What HC full verdict says on freedom fighter quota reinstatement
The court said the Appellate Division settling the matter meant it was binding and violating it would be contemptuous, while also adding there was no bar upon the government to change quota ratio when necessary.
The High Court has said keeping the 30% quota for children of freedom fighters was binding upon the judiciary and also the state machinery as the issue was already settled by the Appellate Division in 2013.
The HC made the comment in the full text of its 5 June verdict – centring the 2018 government circular that abolished the quota system.
The violation of the Appellate Division judgement would be contemptuous, as mentioned in the full text released on Sunday (14 July).
Explaining to The Business Standard, Attorney General AM Amin Uddin said, "In 2012, there was a verdict by a division bench of the High Court to strictly follow the 30% freedom fighter quota. That ruling was upheld by the Appellate Division in 2013.
"The full verdict on the quota that the High Court released on Sunday stated that it had reinstated the quota based on the 2013 judgement of the Appellate Division, which is mandatory to follow.
"The High Court, in its full judgement, also said the government can reset the quota if it wants. This is the High Court's own observation," the attorney general further said.
In the full text, the HC bench of Justice KM Kamrul Kader and Justice Khizir Hayat said, "In 2012, another division bench of the High Court observed that the reservation of a 30% quota for the children of freedom fighters shall be followed strictly, and expunged the words 'if the quota cannot be filled up, the concerned post shall be kept vacant'."
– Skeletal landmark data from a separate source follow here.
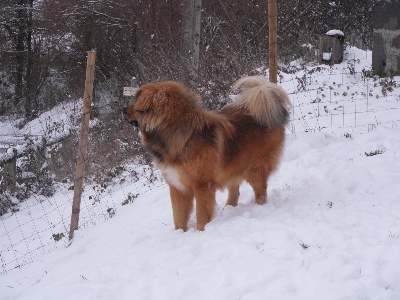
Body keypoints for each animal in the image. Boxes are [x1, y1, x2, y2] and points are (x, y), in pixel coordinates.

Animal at [125, 76, 290, 231]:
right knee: (234, 191)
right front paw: (179, 233)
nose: (122, 111)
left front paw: (201, 231)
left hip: (253, 169)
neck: (182, 137)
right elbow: (178, 216)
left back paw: (259, 206)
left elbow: (202, 213)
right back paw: (229, 208)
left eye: (137, 100)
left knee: (260, 191)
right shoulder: (177, 187)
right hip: (234, 166)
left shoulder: (202, 185)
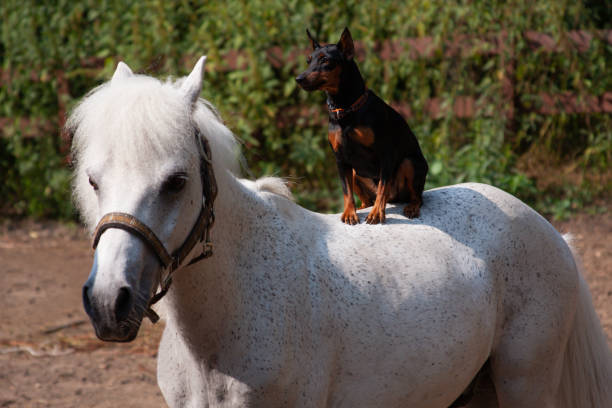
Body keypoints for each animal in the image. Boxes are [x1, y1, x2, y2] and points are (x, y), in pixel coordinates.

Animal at [294, 27, 428, 225]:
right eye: (308, 60)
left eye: (325, 60)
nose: (299, 78)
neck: (345, 110)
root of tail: (395, 198)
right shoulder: (341, 159)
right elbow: (346, 191)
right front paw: (350, 213)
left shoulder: (385, 154)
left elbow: (383, 187)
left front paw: (377, 214)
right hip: (356, 172)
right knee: (368, 198)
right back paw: (364, 206)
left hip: (409, 163)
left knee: (415, 196)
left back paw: (410, 207)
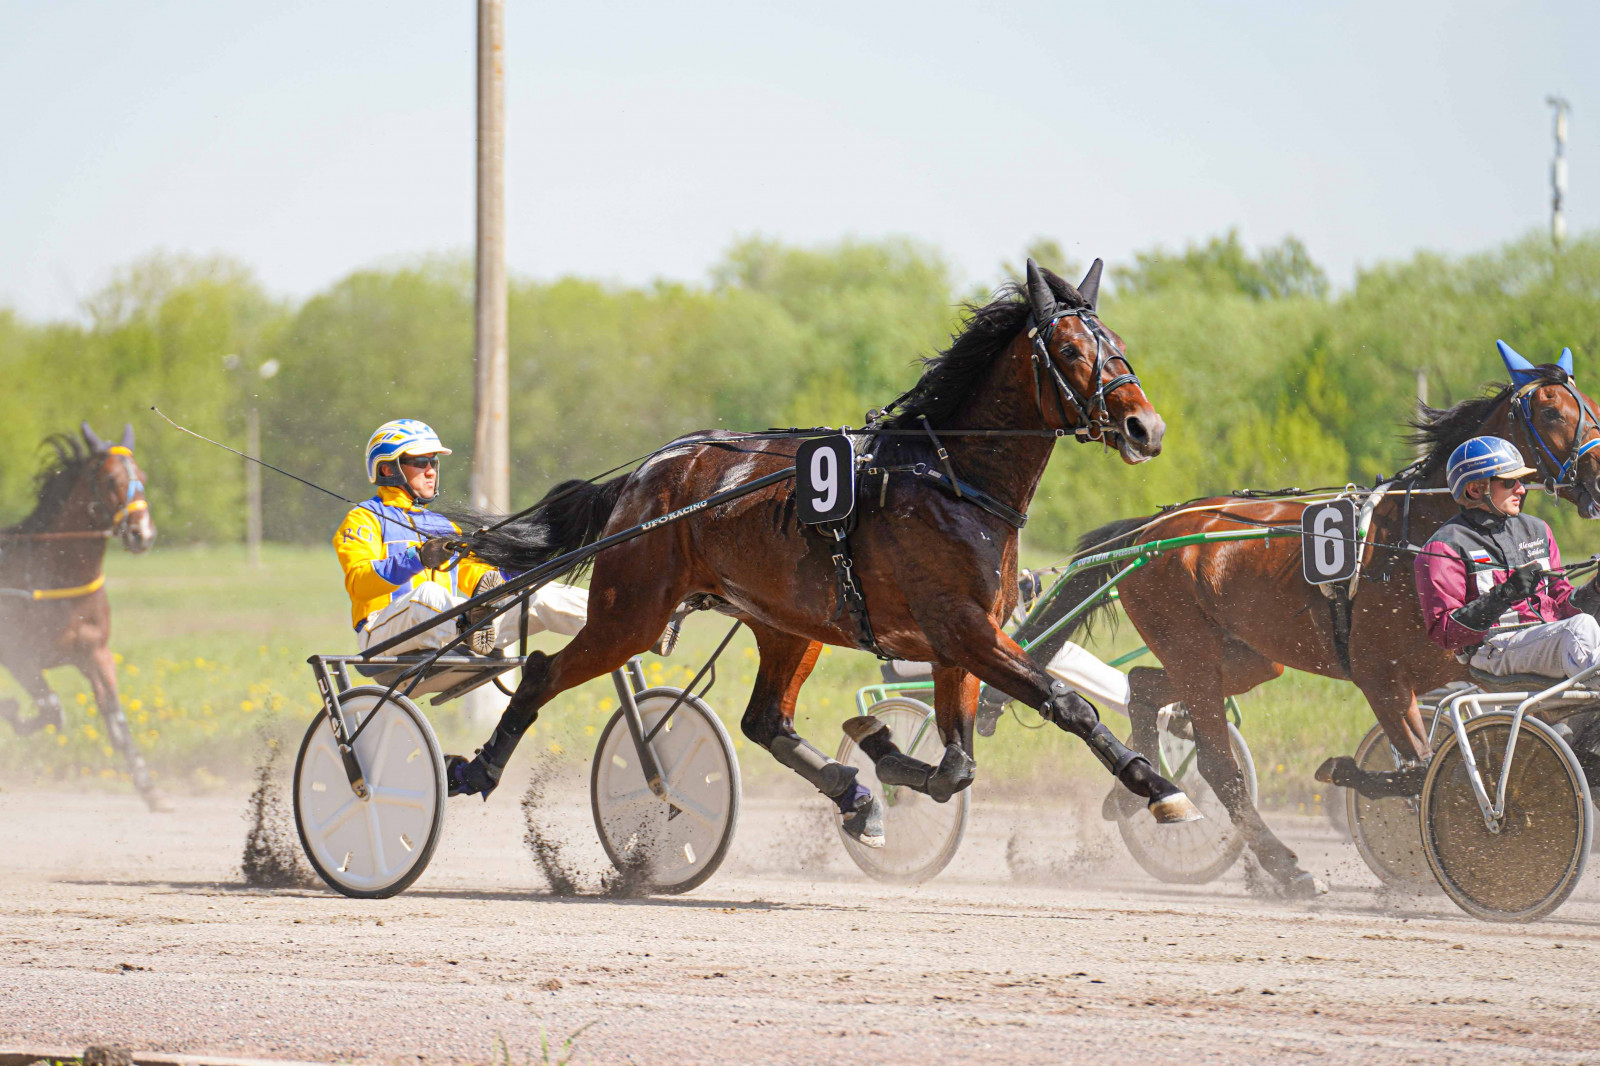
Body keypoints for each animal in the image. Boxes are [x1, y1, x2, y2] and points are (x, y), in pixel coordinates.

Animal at [0, 422, 162, 806]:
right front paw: (11, 709)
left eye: (142, 476)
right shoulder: (18, 655)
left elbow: (115, 719)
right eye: (110, 479)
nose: (143, 533)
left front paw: (148, 786)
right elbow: (52, 709)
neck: (54, 574)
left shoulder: (96, 653)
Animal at [444, 257, 1203, 838]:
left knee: (765, 722)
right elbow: (1066, 706)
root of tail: (647, 474)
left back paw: (853, 794)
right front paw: (1159, 787)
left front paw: (883, 752)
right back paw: (477, 767)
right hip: (630, 611)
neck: (951, 480)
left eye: (1118, 340)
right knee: (543, 671)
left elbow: (957, 765)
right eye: (1071, 351)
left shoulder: (961, 639)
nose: (1145, 427)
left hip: (785, 624)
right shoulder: (964, 629)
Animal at [1024, 344, 1600, 889]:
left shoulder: (1467, 669)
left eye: (1591, 404)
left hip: (1243, 657)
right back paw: (1284, 868)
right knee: (1217, 763)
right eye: (1552, 411)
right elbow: (1418, 770)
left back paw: (1133, 793)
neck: (1412, 533)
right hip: (1190, 648)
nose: (1598, 474)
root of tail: (1151, 529)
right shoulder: (1381, 677)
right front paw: (1352, 776)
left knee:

In 2013, the Appellate Division upheld the High Court verdict, making it binding for the judiciary and all the other state machinery.
In the 5 June verdict, the HC ordered the quota for children and grandchildren of freedom fighters be restored and the quota reserved for districts, women, those with disabilities, tribes, minor races, and others be maintained.
"However," it added, "this judgement will not create any bar upon the respondents if they change, reduce, or increase the ratio or percentage of the quotas relating to the aforesaid criteria as and when necessary. The respondents are at liberty to fill up the vacant post on the general merit list if any quota is not fulfilled in any public examination."
The court referred to Article 111 and 112 of the Constitution to explain why the Appellate Division's 2013 ruling was binding for the judiciary.
Article 111 says, "The law declared by the Appellate Division shall be binding on the High Court Division, and the law declared by either division of the Supreme Court shall be binding on all courts subordinate to it."
Article 112 says, "All authorities, executive and judicial, in the Republic shall act in aid of the Supreme Court."
University students across the country began protesting against the quota system for government jobs earlier this month after the HC on 5 June declared illegal the government circular that cancelled the quota for the children of freedom fighters.
The Appellate Division on 10 July issued a status quo on this judgement after hearing two separate pleas.
Sheikh Md Saifuzzaman, deputy attorney general of the High Court bench concerned, told TBS on Sunday that the Appellate Division has set the date for a hearing on 7 August. As a result, the HC judgement will not be effective for the time being.